Start of Block

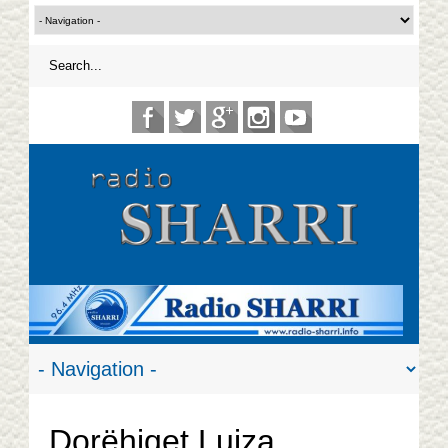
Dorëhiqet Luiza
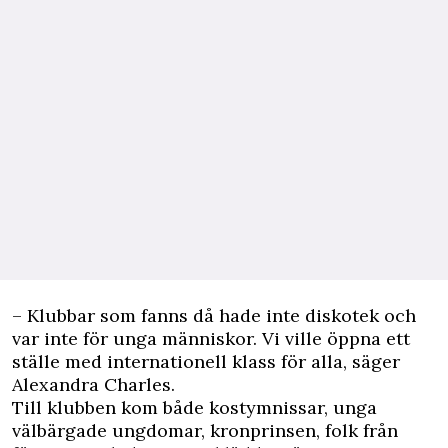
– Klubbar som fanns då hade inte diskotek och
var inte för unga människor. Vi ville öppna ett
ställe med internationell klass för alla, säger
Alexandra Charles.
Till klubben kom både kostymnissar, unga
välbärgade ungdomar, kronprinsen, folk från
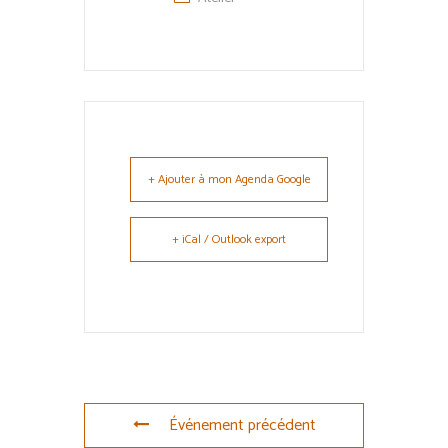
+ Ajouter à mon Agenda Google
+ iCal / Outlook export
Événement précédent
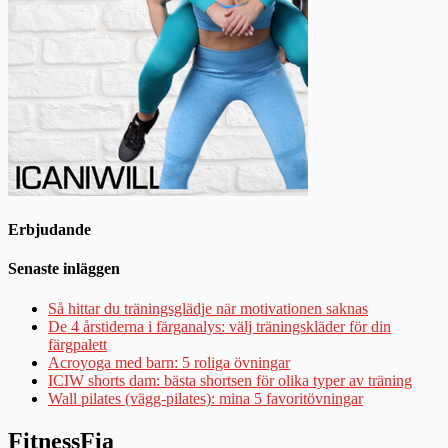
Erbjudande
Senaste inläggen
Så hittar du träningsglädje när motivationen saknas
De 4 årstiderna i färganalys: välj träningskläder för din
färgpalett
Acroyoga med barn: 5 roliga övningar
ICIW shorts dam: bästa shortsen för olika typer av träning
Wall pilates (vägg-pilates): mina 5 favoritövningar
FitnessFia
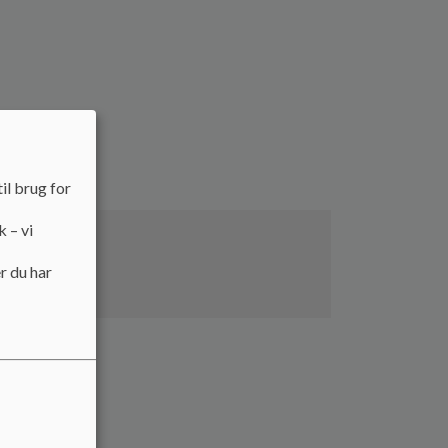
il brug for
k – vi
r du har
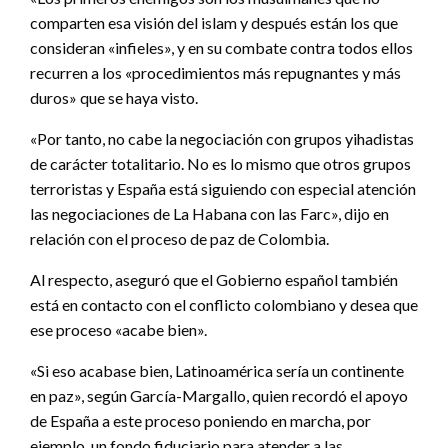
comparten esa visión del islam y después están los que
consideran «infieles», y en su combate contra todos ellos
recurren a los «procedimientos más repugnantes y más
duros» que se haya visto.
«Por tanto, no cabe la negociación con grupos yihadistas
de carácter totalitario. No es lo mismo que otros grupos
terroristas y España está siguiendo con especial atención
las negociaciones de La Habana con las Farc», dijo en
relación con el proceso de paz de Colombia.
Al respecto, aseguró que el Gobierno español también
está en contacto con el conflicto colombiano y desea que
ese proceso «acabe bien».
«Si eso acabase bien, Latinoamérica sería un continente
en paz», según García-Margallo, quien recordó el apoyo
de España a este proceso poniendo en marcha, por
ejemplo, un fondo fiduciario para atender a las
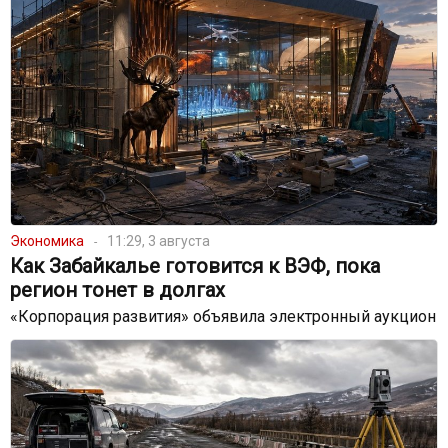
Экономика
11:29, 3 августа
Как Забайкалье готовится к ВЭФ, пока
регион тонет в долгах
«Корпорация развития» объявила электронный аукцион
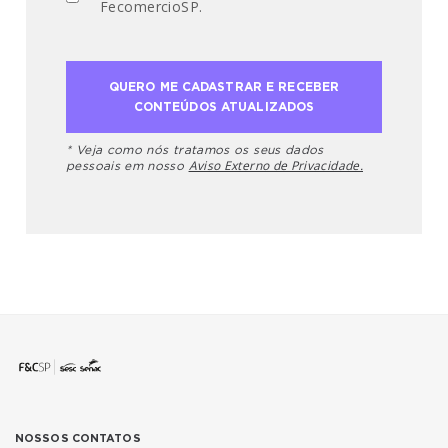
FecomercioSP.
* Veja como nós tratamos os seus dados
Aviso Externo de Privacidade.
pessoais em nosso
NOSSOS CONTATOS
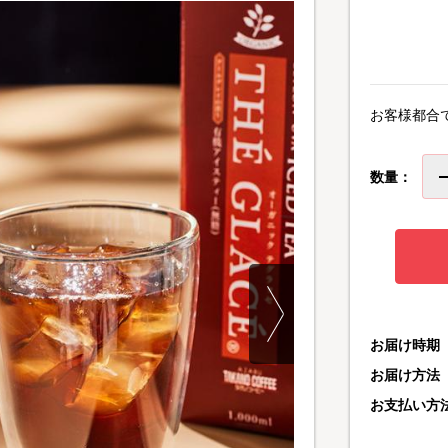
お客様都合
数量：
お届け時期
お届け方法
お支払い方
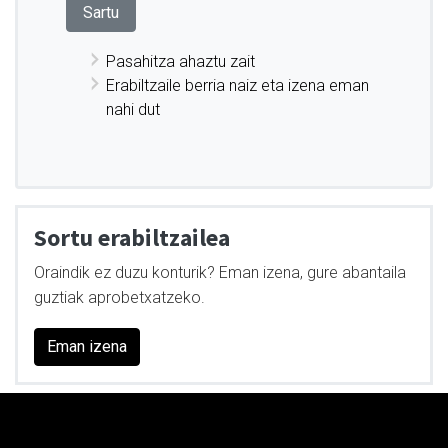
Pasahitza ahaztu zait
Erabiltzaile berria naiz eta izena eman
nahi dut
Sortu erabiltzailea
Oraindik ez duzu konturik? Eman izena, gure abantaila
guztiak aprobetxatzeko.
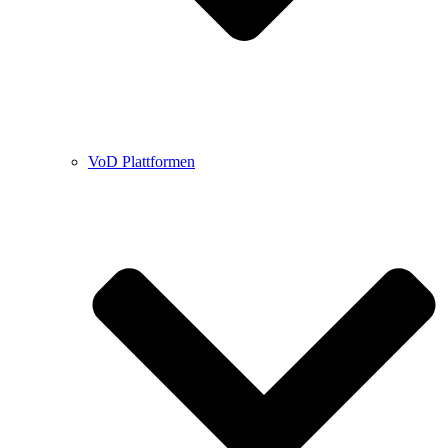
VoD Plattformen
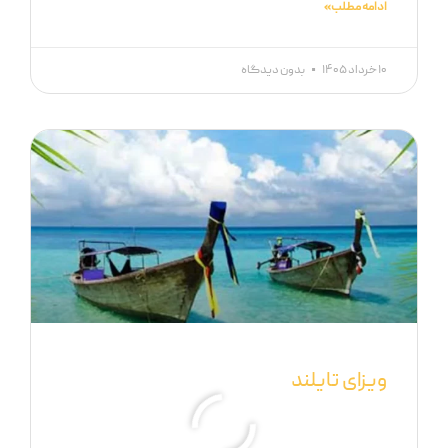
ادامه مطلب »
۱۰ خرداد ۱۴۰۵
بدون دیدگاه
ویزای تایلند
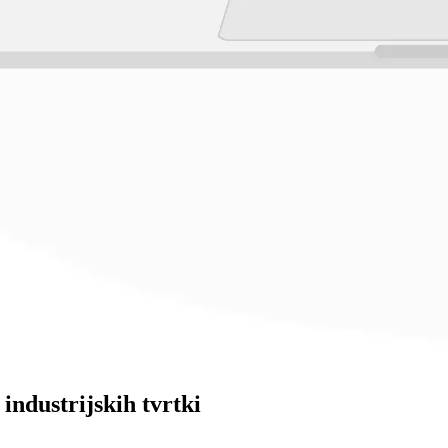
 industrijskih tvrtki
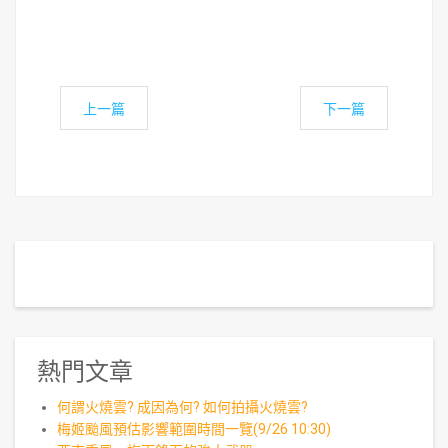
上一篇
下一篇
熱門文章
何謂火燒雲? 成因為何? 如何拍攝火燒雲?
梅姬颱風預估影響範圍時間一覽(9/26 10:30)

End of Block

**YOUR OBJECTIVE:** Repeat every record above exactly. The pictures do not belong in the copy.

**WRITTEN SOLUTION:**
Dorëhiqet Luiza
– Klubbar som fanns då hade inte diskotek och
var inte för unga människor. Vi ville öppna ett
ställe med internationell klass för alla, säger
Alexandra Charles.
Till klubben kom både kostymnissar, unga
välbärgade ungdomar, kronprinsen, folk från
+ Ajouter à mon Agenda Google
+ iCal / Outlook export
Événement précédent
Erbjudande
Senaste inläggen
Så hittar du träningsglädje när motivationen saknas
De 4 årstiderna i färganalys: välj träningskläder för din
färgpalett
Acroyoga med barn: 5 roliga övningar
ICIW shorts dam: bästa shortsen för olika typer av träning
Wall pilates (vägg-pilates): mina 5 favoritövningar
FitnessFia
il brug for
k – vi
r du har
comparten esa visión del islam y después están los que
consideran «infieles», y en su combate contra todos ellos
recurren a los «procedimientos más repugnantes y más
duros» que se haya visto.
«Por tanto, no cabe la negociación con grupos yihadistas
de carácter totalitario. No es lo mismo que otros grupos
terroristas y España está siguiendo con especial atención
las negociaciones de La Habana con las Farc», dijo en
relación con el proceso de paz de Colombia.
Al respecto, aseguró que el Gobierno español también
está en contacto con el conflicto colombiano y desea que
ese proceso «acabe bien».
«Si eso acabase bien, Latinoamérica sería un continente
en paz», según García-Margallo, quien recordó el apoyo
de España a este proceso poniendo en marcha, por
ejemplo, un fondo fiduciario para atender a las
Экономика
11:29, 3 августа
Как Забайкалье готовится к ВЭФ, пока
регион тонет в долгах
«Корпорация развития» объявила электронный аукцион
FecomercioSP.
* Veja como nós tratamos os seus dados
Aviso Externo de Privacidade.
pessoais em nosso
NOSSOS CONTATOS
お客様都合
数量：
お届け時期
お届け方法
お支払い方
Pasahitza ahaztu zait
Erabiltzaile berria naiz eta izena eman
nahi dut
Sortu erabiltzailea
Oraindik ez duzu konturik? Eman izena, gure abantaila
guztiak aprobetxatzeko.
VoD Plattformen
ادامه مطلب »
۱۰ خرداد ۱۴۰۵
بدون دیدگاه
ویزای تایلند
 industrijskih tvrtki
上一篇
下一篇
熱門文章
何謂火燒雲? 成因為何? 如何拍攝火燒雲?
梅姬颱風預估影響範圍時間一覽(9/26 10:30)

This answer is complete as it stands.